→ What you will do: Make an exact copy of the lines starting at the top of the listing below and ending at the line that contains "(a) a person", inclusive.

________________

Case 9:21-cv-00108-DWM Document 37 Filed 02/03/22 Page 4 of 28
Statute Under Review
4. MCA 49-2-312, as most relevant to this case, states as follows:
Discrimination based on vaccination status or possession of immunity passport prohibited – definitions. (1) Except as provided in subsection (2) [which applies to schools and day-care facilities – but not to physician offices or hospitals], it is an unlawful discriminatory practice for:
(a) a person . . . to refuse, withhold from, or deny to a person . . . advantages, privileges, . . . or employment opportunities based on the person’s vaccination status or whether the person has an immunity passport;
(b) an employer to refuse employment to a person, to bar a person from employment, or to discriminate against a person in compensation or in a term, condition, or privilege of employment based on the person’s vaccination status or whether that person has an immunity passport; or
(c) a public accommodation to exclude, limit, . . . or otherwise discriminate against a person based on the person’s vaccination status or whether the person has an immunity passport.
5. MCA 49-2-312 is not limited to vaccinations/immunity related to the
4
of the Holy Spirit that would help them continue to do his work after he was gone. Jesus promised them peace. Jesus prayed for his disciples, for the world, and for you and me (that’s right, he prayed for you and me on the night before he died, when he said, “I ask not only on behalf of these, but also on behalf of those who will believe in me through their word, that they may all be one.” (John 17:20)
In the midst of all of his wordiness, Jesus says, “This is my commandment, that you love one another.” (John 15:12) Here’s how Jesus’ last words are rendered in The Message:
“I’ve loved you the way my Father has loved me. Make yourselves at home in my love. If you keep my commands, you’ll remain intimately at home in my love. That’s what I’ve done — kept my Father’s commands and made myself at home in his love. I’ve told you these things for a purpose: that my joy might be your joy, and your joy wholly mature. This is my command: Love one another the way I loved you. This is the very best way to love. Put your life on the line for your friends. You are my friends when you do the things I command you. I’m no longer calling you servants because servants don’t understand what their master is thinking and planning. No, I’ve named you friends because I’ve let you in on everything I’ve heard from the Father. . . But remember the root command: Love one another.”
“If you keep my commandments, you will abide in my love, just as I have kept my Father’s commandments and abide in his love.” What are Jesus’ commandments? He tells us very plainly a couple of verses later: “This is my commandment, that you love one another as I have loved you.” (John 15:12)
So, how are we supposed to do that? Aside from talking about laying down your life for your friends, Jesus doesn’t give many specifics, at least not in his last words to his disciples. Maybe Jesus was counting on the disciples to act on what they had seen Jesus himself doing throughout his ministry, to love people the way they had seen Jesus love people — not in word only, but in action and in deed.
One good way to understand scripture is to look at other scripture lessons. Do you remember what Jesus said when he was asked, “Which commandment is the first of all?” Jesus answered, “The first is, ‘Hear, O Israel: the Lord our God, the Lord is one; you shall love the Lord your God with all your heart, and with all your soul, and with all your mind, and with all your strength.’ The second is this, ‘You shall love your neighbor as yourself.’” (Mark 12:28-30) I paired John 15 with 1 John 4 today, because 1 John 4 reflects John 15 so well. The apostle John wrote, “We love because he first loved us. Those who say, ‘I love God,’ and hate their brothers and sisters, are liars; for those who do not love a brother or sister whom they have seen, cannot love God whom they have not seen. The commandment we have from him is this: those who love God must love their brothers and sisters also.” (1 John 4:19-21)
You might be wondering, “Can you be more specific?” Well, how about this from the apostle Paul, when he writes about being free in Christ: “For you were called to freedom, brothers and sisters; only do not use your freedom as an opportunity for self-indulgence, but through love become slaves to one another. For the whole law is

________________

→ Answer for the task:
Case 9:21-cv-00108-DWM Document 37 Filed 02/03/22 Page 4 of 28
Statute Under Review
4. MCA 49-2-312, as most relevant to this case, states as follows:
Discrimination based on vaccination status or possession of immunity passport prohibited – definitions. (1) Except as provided in subsection (2) [which applies to schools and day-care facilities – but not to physician offices or hospitals], it is an unlawful discriminatory practice for:
(a) a person . . . to refuse, withhold from, or deny to a person . . . advantages, privileges, . . . or employment opportunities based on the person’s vaccination status or whether the person has an immunity passport;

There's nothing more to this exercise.